> **Extract**:
- - -

LexiYoga

Suicide and Death

Part 2

By Psychotherapist, Buddhist Teacher and Yoga Teacher, Michael Stone.

In ideas of suicide, beliefs become dangerously polarized. In fantasies of suicide, the world becomes 'outside' and separate from 'me.' The world shrinks to the small action of 'me' and 'my death.' This is a selfish importance that can only be healed through returning back to a lived body, a network of relations, a life filled with meaning that comes through embodied experience, not through more storytelling. The selfishness of suicide is, however, a small seed of selfhood. By processing the desire to die through staying close to what the patient feels in his or her body, we bring up insight into impermanence, showing us how what we feel is changing. What we desire in one moment becomes something entirely different in the next.

suicide girl

The desire to jump gives way to a fantasy of wanting to find a husband, a better job, a more meaningful community. A seed must be closed tightly within itself in order to finally blossom. In this way the body of the therapist and the body of the patient enter despair together. The pain of the patient is fully felt by the therapist, and the patient is thus encouraged to face his or her overwhelming desire for the transcendent, the absolute, the eternal. Our deepest transformations occur when there is no hope, where nothing is left, not even the desire to live. Yet there is only this moment. A death in the future is not engagement with this actual experience now. It's a projection into the future.

What's disturbing about this is that the 'I' maker (ahakara) can be overwhelmed by the selves it has created. Those selves are real, as real as any story we tell. But can we truly listen to these selves in a way that they can express themselves and begin moving toward wholeness again? When we create space for free listening, we make room for free speech. We also make room for a wider spectrum of feelings. When we don't play the same records over and over, we reroot our openness of body and heart, allowing feelings and thoughts to move through awareness with less clinging. In the chains of words and ideas that come forth when we can hold the space of listening without judgment, the person in pain often has a surprising discovery, a spontaneous new arrival of insight that can only happen in the creative space of held silence.

If we do not believe that the unconscious blocks that repress the expression of feeling can be supported by nonjudgmental listening, then we fall into the violent medical mentality that your symptoms are just functions of the brain. And if everything is a function of the brain, symptoms have no meaningful purpose. We need to rediscover our relation to the power of accompanied silence, of free listening, of self-expression. Again, the wish 'to be dead' is a wish to attain peace and security at a time when one feels exactly the opposite. Every year, worldwide, an estimated three-quarters of a million people take their own life, making suicide and attempted suicide subjects we need to explore with much more creativity and interest.

- - -

> **What the task asks**: In the essay on suicide and death, which things does the person's fantasy turn to wanting to find once "the desire to jump gives way"? The lines that come next have nothing to do with the essay.

- - -

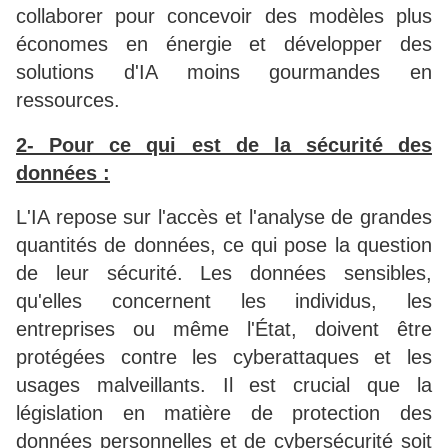
collaborer pour concevoir des modèles plus
économes en énergie et développer des
solutions d'IA moins gourmandes en
ressources.
2- Pour ce qui est de la sécurité des
données :
L'IA repose sur l'accès et l'analyse de grandes
quantités de données, ce qui pose la question
de leur sécurité. Les données sensibles,
qu'elles concernent les individus, les
entreprises ou même l'État, doivent être
protégées contre les cyberattaques et les
usages malveillants. Il est crucial que la
législation en matière de protection des
données personnelles et de cybersécurité soit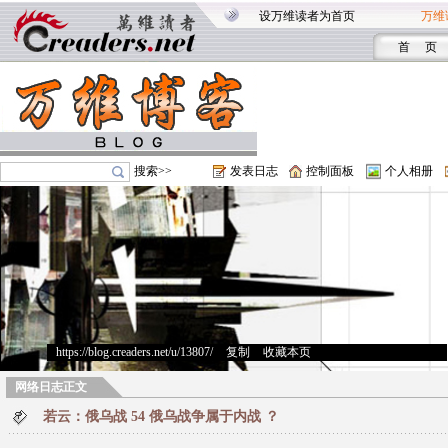
设万维读者为首页
万维
首 页
搜索>>
发表日志
控制面板
个人相册
https://blog.creaders.net/u/13807/
>
复制
>
收藏本页
网络日志正文
若云：俄乌战 54 俄乌战争属于内战 ？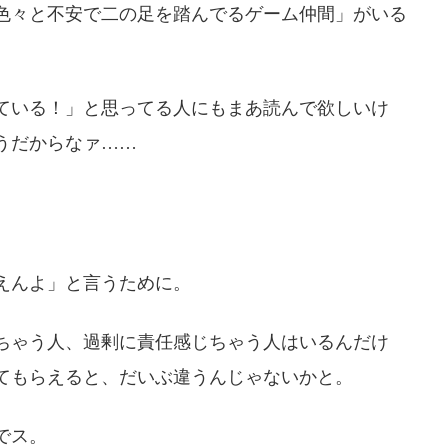
色々と不安で二の足を踏んでるゲーム仲間」がいる
ている！」と思ってる人にもまあ読んで欲しいけ
うだからなァ……
えんよ」と言うために。
ちゃう人、過剰に責任感じちゃう人はいるんだけ
てもらえると、だいぶ違うんじゃないかと。
でス。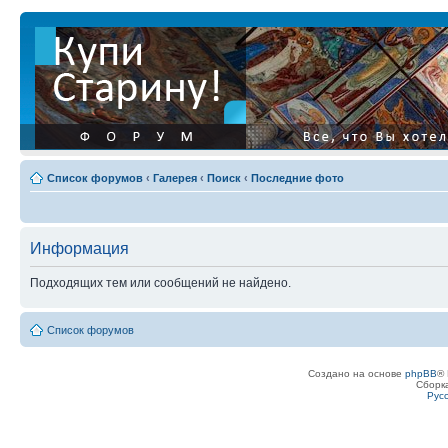
Список форумов
‹
Галерея
‹
Поиск
‹
Последние фото
Информация
Подходящих тем или сообщений не найдено.
Список форумов
Создано на основе
phpBB
® 
Сборк
Рус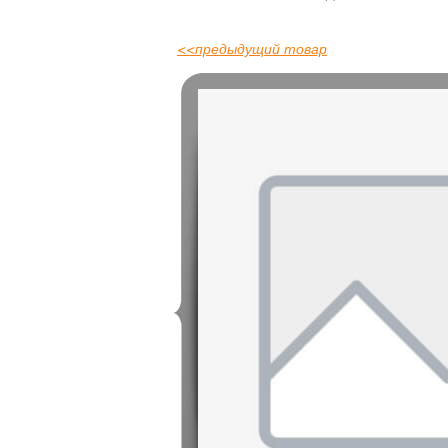
<<
предыдущий товар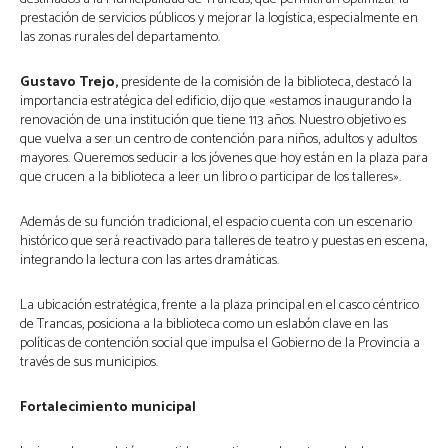
prestación de servicios públicos y mejorar la logística, especialmente en
las zonas rurales del departamento.
Gustavo Trejo,
presidente de la comisión de la biblioteca, destacó la
importancia estratégica del edificio, dijo que «estamos inaugurando la
renovación de una institución que tiene 113 años. Nuestro objetivo es
que vuelva a ser un centro de contención para niños, adultos y adultos
mayores. Queremos seducir a los jóvenes que hoy están en la plaza para
que crucen a la biblioteca a leer un libro o participar de los talleres».
Además de su función tradicional, el espacio cuenta con un escenario
histórico que será reactivado para talleres de teatro y puestas en escena,
integrando la lectura con las artes dramáticas.
La ubicación estratégica, frente a la plaza principal en el casco céntrico
de Trancas, posiciona a la biblioteca como un eslabón clave en las
políticas de contención social que impulsa el Gobierno de la Provincia a
través de sus municipios.
Fortalecimiento municipal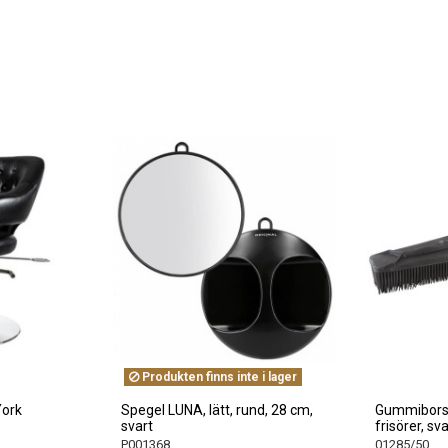
Produkten finns inte i lager
York
Spegel LUNA, lätt, rund, 28 cm,
Gummiborste
svart
frisörer, sva
P001368
01285/50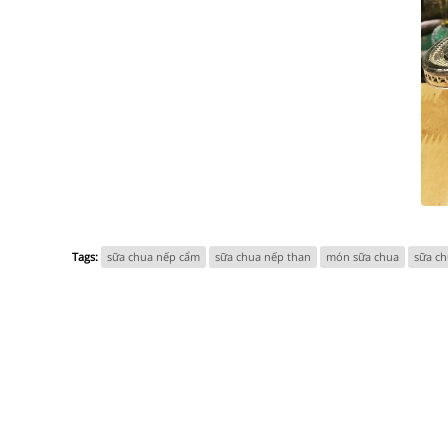
Tags:
sữa chua nếp cẩm
sữa chua nếp than
món sữa chua
sữa c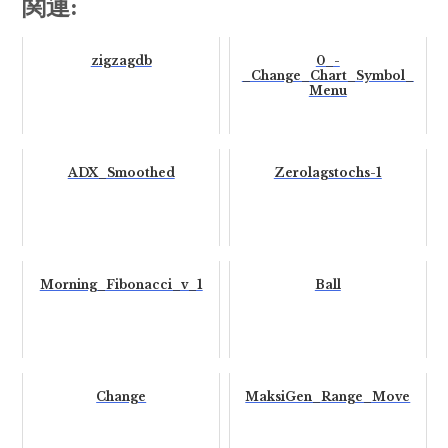
関連:
zigzagdb
0_-
_Change_Chart_Symbol_
Menu
ADX_Smoothed
Zerolagstochs-1
Morning_Fibonacci_v_1
Ball
Change
MaksiGen_Range_Move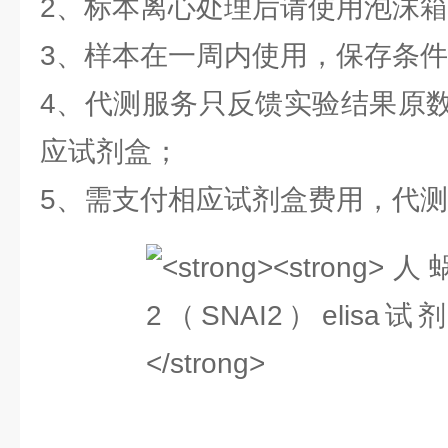
2、标本离心处理后请使用泡沫
3、样本在一周内使用，保存条件2
4、代测服务只反馈实验结果原
应试剂盒；
5、需支付相应试剂盒费用，代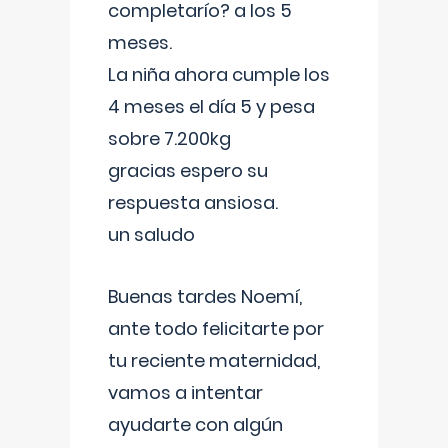
completarío? a los 5
meses.
La niña ahora cumple los
4 meses el día 5 y pesa
sobre 7.200kg
gracias espero su
respuesta ansiosa.
un saludo
Buenas tardes Noemí,
ante todo felicitarte por
tu reciente maternidad,
vamos a intentar
ayudarte con algún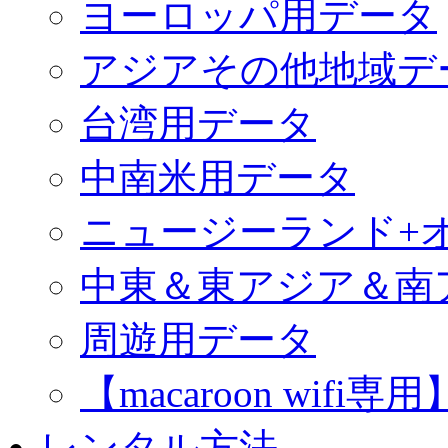
ヨーロッパ用データ
アジアその他地域デ
台湾用データ
中南米用データ
ニュージーランド+
中東＆東アジア＆南
周遊用データ
【macaroon wif
レンタル方法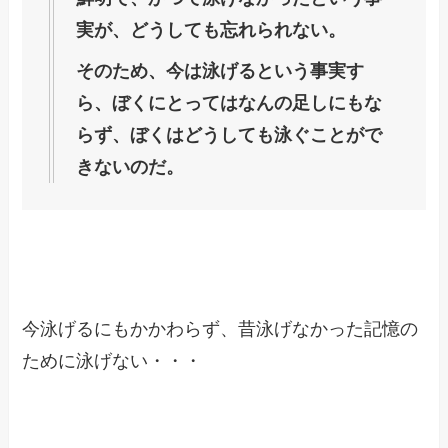
実が、どうしても忘れられない。
そのため、今は泳げるという事実す
ら、ぼくにとってはなんの足しにもな
らず、ぼくはどうしても泳ぐことがで
きないのだ。
今泳げるにもかかわらず、昔泳げなかった記憶の
ために泳げない・・・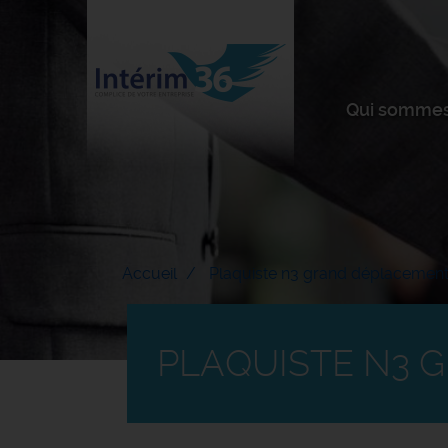
Qui sommes
Accueil
Plaquiste n3 grand déplacement
PLAQUISTE N3 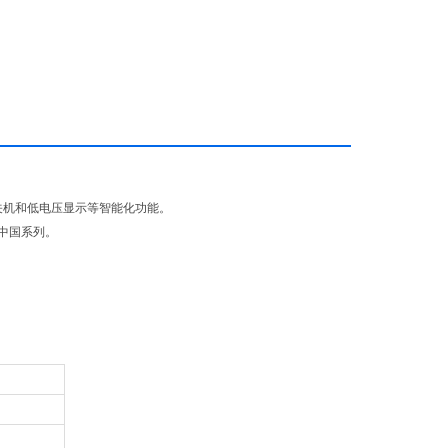
关机和低电压显示等智能化功能。
和中国系列。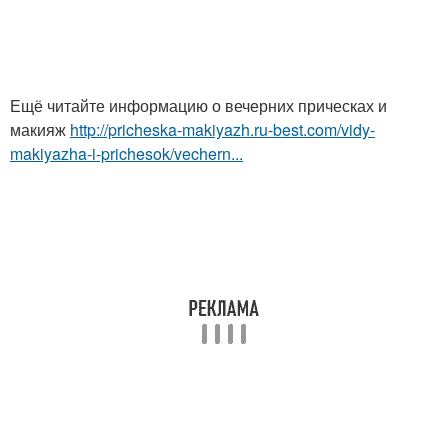
Ещё читайте информацию о вечерних прическах и
макияж
http://pricheska-makiyazh.ru-best.com/vidy-
makiyazha-i-prichesok/vechern...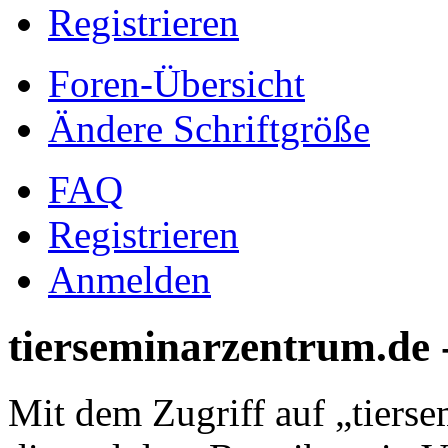
Registrieren
Foren-Übersicht
Ändere Schriftgröße
FAQ
Registrieren
Anmelden
tierseminarzentrum.de
Mit dem Zugriff auf „tiers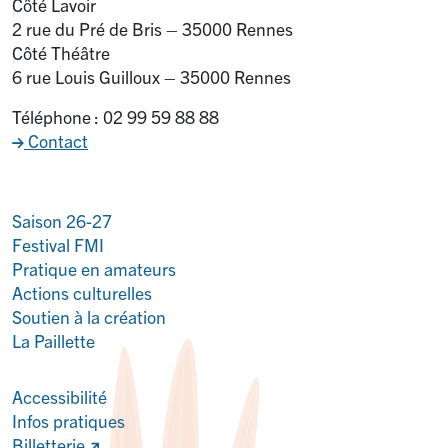
Côté Lavoir
2 rue du Pré de Bris – 35000 Rennes
Côté Théâtre
6 rue Louis Guilloux – 35000 Rennes
Téléphone : 02 99 59 88 88
Contact
Saison 26-27
Festival FMI
Pratique en amateurs
Actions culturelles
Soutien à la création
La Paillette
Accessibilité
Infos pratiques
Billetterie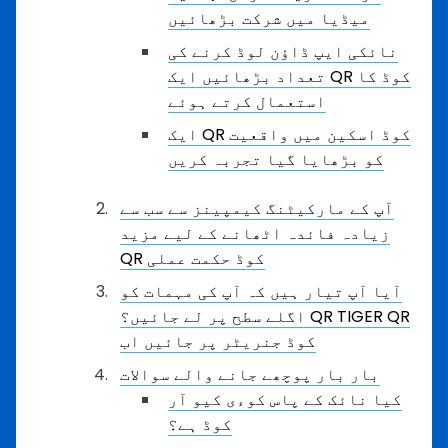
میڈیا میں شرکت بڑھائیں
نائکی ایپ ڈاؤن لوڈ کرنے کی
تعداد بڑھائیں ایک QR کوڈ کا
استعمال کرتے ہوئے
ایک QR کوڈ اسکین میں واقعیت
کو بڑھایا گیا تجربہ کریں
آپ کے مارکیٹنگ کیمپینز سے سب سے
زیادہ فائدہ اٹھانے کے لیے مزید
QR کوڈ حکمت عملی
آیا آپ تیار ہیں کہ آپ کی مہمات کو
اگلے سطح پر لے جائیں؟ QR TIGER QR
کوڈ جنریٹر پر جائیں اب
بار بار پوچھے جانے والے سوالات
کیا نائک کے پاس کوءی کیو آر
کوڈ ہے؟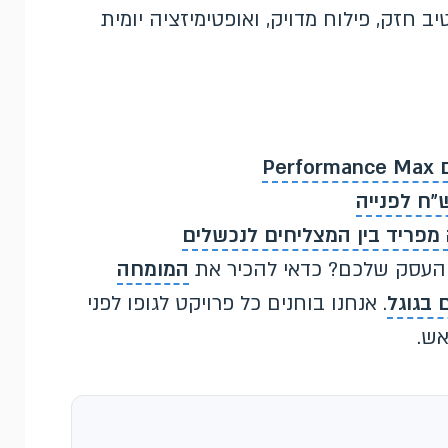
יב חזק, פילוח מדויק, ואופטימיזציה יומית
 העסק שלכם? כדאי להכיר את
המומחה
 בגוגל
. אנחנו בוחנים כל פרויקט לגופו לפני
אש.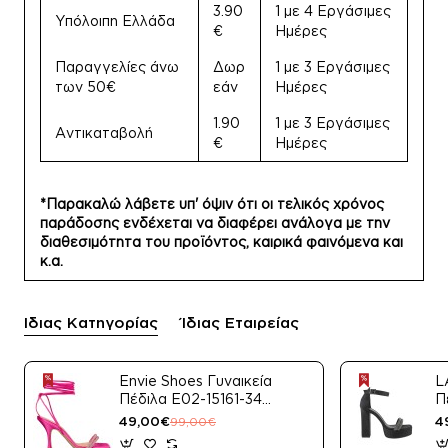
3.90
1 με 4 Εργάσιμες
Υπόλοιπη Ελλάδα
€
Ημέρες
Παραγγελίες άνω
Δωρ
1 με 3 Εργάσιμες
των 50€
εάν
Ημέρες
1.90
1 με 3 Εργάσιμες
Αντικαταβολή
€
Ημέρες
*Παρακαλώ λάβετε υπ' όψιν ότι οι τελικός χρόνος
παράδοσης ενδέχεται να διαφέρει ανάλογα με την
διαθεσιμότητα του προϊόντος, καιρικά φαινόμενα και
κ.α.
Ίδιας Κατηγορίας
Ίδιας Εταιρείας
Envie Shoes Γυναικεία
L
Πέδιλα E02-15161-34
Π
Μαύρο Satin
49,00€
4
99,00€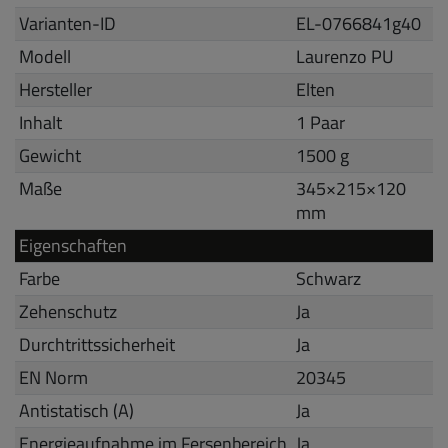
Varianten-ID
EL-0766841g40
Modell
Laurenzo PU
Hersteller
Elten
Inhalt
1 Paar
Gewicht
1500 g
Maße
345
×
215
×
120
mm
Eigenschaften
Farbe
Schwarz
Zehenschutz
Ja
Durchtrittssicherheit
Ja
EN Norm
20345
Antistatisch (A)
Ja
Energieaufnahme im Fersenbereich
Ja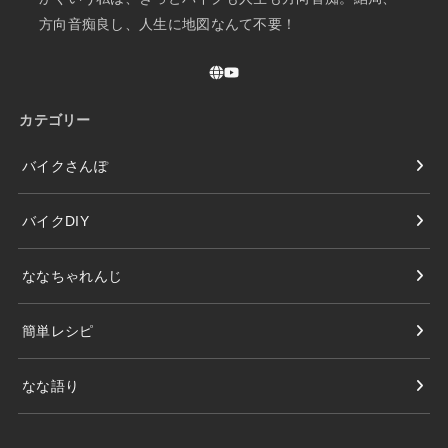
方向音痴良し、人生に地図なんて不要！
カテゴリー
バイクさんぽ
バイクDIY
ななちゃれんじ
簡単レシピ
なな語り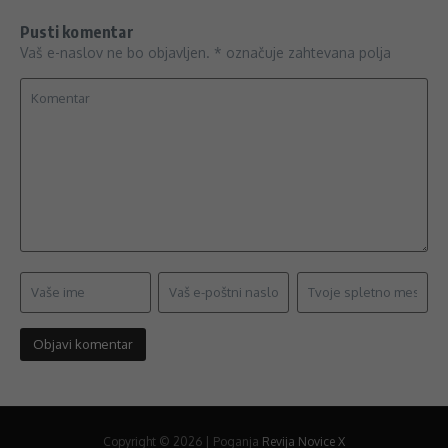
Pusti komentar
Vaš e-naslov ne bo objavljen.
*
označuje zahtevana polja
Copyright © 2026 | Poganja
Revija Novice X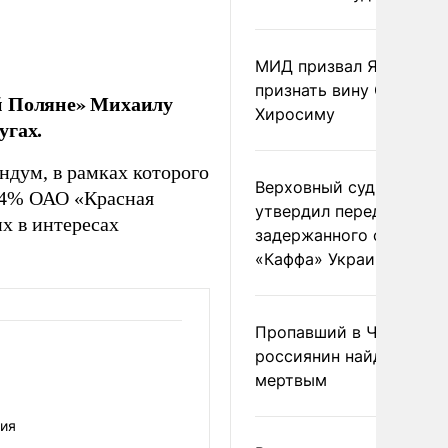
МИД призвал Японию
признать вину США за
й Поляне» Михаилу
Хиросиму
угах.
дум, в рамках которого
Верховный суд Швеции
1,4% ОАО «Красная
утвердил передачу
х в интересах
задержанного сухогруз
«Каффа» Украине
Пропавший в Черногор
россиянин найден
мертвым
ния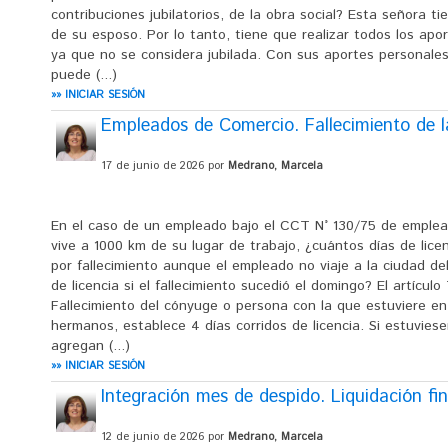
contribuciones jubilatorios, de la obra social? Esta señora ti
de su esposo. Por lo tanto, tiene que realizar todos los apor
ya que no se considera jubilada. Con sus aportes personales
puede (...)
»» INICIAR SESIÓN
Empleados de Comercio. Fallecimiento de l
17 de junio de 2026 por
Medrano, Marcela
En el caso de un empleado bajo el CCT N° 130/75 de emplea
vive a 1000 km de su lugar de trabajo, ¿cuántos días de lice
por fallecimiento aunque el empleado no viaje a la ciudad d
de licencia si el fallecimiento sucedió el domingo? El artícul
Fallecimiento del cónyuge o persona con la que estuviere en
hermanos, establece 4 días corridos de licencia. Si estuvie
agregan (...)
»» INICIAR SESIÓN
Integración mes de despido. Liquidación fin
12 de junio de 2026 por
Medrano, Marcela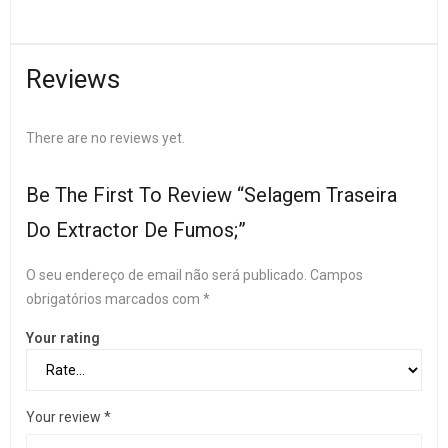
Reviews
There are no reviews yet.
Be The First To Review “Selagem Traseira
Do Extractor De Fumos;”
O seu endereço de email não será publicado.
Campos
obrigatórios marcados com
*
Your rating
Your review
*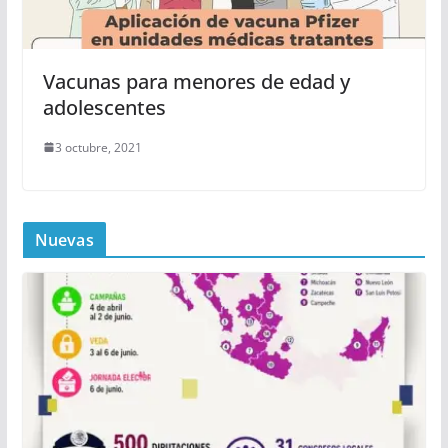
Vacunas para menores de edad y
adolescentes
3 octubre, 2021
Nuevas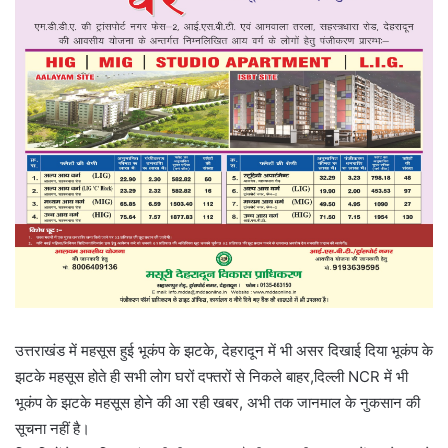
उत्तराखंड में महसूस हुई भूकंप के झटके, देहरादून में भी असर दिखाई दिया भूकंप के
झटके महसूस होते ही सभी लोग घरों दफ्तरों से निकले बाहर,दिल्ली NCR में भी
भूकंप के झटके महसूस होने की आ रही खबर, अभी तक जानमाल के नुकसान की
सूचना नहीं है।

- - -

> **Result for this task**: A husband, a better job, and a more meaningful community.